$ T(n) = 25T(n/5) + 20(n\log n)^{1.99} $
Note that $(\log n)^m=O(n^\epsilon)$ for all $m,\epsilon\in \Bbb R^+$. In plain words, all polynomials of $\log n$ grows slower asymptotically than all polynomials of $n$. Here we abuse "polynomials" to include functions like $x\to x^k$ for all $k\in\Bbb R^+$ such as $x\to x^{0.618}$ or $x\to x^{2019.46}$. This abuse of the term "polynomial" is common when we are talking about the asymptotic behavior of functions.
In particular, $(\log n)^{1.99}=O(n^{0.005})$.
Since $(n\log n)^{1.99}=n^{1.99}(\log n)^{1.99}= O(n^{1.995})=O(n^{log_525-0.005})$, you can apply the case 1 of Master theorem. $T(n)=\Theta(n^2)$.

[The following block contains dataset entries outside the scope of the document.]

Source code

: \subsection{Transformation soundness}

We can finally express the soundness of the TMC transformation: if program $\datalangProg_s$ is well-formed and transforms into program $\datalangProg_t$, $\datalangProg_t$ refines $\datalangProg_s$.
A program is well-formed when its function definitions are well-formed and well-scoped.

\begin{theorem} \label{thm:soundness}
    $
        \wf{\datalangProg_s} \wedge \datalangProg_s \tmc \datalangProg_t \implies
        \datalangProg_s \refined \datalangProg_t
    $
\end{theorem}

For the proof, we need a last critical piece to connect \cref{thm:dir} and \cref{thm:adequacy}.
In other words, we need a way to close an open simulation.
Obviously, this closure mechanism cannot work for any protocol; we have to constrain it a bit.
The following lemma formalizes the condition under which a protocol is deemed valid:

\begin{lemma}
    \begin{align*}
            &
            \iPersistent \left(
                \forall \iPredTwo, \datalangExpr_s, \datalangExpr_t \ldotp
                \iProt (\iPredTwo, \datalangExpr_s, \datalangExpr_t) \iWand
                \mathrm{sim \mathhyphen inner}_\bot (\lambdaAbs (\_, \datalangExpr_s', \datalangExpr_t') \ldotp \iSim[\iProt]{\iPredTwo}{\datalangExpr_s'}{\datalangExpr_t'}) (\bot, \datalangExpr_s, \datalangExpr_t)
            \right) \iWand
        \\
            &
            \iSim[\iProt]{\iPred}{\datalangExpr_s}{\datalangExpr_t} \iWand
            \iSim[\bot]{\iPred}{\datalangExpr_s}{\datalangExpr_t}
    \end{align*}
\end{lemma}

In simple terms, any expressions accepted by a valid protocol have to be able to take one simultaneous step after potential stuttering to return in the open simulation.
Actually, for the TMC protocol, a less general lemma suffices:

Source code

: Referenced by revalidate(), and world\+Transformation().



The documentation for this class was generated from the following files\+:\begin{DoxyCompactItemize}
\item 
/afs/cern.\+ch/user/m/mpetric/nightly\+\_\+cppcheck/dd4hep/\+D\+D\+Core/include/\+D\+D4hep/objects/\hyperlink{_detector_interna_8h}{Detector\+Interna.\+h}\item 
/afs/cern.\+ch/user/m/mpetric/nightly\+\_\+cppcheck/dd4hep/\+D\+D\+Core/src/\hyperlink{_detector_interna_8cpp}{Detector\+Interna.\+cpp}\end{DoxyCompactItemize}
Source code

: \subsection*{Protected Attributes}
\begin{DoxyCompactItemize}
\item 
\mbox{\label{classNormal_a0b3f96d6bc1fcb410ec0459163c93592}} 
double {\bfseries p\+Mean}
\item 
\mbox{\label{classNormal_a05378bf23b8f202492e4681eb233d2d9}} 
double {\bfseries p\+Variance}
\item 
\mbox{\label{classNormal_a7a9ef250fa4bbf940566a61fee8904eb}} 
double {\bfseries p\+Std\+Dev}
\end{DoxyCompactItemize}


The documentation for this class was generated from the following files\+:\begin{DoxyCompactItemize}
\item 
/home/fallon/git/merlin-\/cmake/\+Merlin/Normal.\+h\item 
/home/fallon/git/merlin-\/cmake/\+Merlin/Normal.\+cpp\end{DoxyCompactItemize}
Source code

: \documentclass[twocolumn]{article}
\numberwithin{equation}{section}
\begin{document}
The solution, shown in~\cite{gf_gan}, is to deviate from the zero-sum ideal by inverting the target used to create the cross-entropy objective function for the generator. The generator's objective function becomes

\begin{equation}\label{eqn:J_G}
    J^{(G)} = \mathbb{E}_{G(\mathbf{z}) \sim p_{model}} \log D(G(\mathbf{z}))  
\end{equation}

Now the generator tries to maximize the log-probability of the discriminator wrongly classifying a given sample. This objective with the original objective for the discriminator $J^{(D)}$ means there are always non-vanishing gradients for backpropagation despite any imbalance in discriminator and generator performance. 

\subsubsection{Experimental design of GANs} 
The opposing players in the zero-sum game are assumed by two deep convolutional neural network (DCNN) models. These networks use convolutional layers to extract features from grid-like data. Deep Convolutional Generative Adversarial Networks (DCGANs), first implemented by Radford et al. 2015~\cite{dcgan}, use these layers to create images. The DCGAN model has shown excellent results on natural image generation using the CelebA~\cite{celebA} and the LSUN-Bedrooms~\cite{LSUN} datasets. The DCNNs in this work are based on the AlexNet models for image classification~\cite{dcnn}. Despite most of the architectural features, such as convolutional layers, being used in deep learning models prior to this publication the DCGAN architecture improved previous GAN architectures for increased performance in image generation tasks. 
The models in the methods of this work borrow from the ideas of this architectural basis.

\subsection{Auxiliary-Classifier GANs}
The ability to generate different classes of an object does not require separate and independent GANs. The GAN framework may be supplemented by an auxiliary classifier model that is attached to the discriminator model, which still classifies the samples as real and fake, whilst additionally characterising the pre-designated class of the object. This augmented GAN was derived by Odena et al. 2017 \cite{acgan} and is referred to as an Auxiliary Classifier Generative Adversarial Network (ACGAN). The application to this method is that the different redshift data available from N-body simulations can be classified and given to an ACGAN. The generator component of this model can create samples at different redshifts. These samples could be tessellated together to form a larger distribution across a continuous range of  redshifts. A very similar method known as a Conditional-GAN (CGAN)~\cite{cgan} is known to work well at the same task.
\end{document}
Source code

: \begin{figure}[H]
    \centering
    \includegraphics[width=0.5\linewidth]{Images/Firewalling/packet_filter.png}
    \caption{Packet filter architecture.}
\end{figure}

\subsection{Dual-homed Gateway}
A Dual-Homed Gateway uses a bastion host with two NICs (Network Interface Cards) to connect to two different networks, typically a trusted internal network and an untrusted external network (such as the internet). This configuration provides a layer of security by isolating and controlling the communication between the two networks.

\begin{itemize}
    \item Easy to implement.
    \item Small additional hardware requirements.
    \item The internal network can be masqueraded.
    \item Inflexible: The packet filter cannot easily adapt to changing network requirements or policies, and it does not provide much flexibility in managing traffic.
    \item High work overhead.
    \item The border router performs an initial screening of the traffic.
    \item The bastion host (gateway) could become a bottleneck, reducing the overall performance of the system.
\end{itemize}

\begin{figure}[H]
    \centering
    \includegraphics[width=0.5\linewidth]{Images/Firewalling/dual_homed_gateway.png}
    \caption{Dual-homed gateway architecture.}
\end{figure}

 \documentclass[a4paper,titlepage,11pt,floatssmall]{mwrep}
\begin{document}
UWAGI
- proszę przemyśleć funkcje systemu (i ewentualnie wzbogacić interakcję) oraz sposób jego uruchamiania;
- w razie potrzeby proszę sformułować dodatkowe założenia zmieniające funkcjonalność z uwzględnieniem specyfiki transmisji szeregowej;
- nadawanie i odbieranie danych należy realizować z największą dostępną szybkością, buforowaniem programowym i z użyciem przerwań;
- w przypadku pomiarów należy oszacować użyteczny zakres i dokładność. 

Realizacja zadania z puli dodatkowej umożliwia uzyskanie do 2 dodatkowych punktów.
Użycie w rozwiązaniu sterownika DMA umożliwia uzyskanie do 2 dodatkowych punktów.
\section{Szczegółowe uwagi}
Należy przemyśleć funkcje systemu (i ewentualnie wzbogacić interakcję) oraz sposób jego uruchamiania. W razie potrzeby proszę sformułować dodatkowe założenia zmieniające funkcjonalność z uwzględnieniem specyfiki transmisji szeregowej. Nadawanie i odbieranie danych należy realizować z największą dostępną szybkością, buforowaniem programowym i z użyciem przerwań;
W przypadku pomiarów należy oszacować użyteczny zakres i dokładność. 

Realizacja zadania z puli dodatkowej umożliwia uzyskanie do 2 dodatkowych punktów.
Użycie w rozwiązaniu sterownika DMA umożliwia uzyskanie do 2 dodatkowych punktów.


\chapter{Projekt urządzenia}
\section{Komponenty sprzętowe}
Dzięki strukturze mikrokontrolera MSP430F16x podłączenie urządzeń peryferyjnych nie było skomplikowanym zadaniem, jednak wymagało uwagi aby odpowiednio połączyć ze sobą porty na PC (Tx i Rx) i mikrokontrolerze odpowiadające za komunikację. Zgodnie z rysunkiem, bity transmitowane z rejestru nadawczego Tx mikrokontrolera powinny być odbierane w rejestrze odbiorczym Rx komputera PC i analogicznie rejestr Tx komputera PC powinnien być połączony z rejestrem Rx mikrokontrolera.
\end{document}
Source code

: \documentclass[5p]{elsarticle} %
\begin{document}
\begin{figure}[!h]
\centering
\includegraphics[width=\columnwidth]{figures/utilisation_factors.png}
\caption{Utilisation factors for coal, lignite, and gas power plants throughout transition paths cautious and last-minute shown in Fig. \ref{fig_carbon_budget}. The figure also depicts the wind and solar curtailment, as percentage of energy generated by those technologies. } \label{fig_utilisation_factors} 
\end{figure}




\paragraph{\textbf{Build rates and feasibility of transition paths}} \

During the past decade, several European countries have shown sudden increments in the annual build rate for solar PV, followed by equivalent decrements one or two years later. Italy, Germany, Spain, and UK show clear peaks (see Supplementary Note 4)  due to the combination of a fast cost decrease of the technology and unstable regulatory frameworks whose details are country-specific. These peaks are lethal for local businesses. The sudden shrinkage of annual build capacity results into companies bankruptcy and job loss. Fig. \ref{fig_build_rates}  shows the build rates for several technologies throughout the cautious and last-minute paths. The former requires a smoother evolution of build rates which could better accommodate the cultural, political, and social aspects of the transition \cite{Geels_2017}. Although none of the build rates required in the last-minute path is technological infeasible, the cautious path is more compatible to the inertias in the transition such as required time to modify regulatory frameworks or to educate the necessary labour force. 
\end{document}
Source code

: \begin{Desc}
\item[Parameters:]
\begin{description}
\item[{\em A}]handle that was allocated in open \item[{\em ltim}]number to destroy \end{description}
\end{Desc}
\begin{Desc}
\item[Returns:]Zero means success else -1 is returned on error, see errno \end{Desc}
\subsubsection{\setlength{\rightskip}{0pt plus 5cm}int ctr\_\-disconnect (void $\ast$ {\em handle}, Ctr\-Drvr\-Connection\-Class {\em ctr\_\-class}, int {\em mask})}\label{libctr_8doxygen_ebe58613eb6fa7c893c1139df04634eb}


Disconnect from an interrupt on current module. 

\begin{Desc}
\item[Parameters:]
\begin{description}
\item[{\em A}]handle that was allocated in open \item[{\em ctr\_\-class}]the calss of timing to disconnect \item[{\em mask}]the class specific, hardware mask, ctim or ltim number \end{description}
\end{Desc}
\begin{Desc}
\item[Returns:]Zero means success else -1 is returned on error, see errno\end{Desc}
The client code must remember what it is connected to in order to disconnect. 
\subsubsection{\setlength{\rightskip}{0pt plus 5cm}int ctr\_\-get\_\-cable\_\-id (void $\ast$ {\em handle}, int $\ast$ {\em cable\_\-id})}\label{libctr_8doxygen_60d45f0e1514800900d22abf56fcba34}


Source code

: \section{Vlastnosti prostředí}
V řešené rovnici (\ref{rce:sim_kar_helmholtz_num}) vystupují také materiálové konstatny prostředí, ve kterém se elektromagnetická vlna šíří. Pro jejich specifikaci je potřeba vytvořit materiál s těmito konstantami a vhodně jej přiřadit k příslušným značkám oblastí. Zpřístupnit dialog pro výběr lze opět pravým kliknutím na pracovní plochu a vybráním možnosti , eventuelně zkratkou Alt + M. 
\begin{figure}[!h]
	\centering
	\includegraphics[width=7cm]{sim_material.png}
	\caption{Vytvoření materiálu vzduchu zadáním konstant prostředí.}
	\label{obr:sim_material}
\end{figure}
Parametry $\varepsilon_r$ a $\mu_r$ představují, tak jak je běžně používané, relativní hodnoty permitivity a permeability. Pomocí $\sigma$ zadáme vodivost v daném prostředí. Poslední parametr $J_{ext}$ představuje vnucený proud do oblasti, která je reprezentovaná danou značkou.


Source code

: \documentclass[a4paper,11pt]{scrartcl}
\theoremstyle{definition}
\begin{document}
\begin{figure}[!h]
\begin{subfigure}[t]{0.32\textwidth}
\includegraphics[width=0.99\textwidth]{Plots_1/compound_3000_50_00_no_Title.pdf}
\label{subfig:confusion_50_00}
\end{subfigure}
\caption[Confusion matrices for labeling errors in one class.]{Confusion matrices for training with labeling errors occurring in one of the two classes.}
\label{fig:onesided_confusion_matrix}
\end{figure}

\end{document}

If $f(n)$ is indeed smaller or larger than $n^{\log_b a}$by less than a polynomial factor, then we are running into the cases strictly between case 1 and case 2 or between case 2 and case 3. The master theorem you were reviewing cannot be applied any more.
You may look into this answer that handles some of those situations.
Exercise. Show that $(\log n)^m=O(n^\epsilon)$ for all $m,\epsilon\in \Bbb R^+$. (For example, $(\log n)^{10000000}=O(n^{0.000001}).$)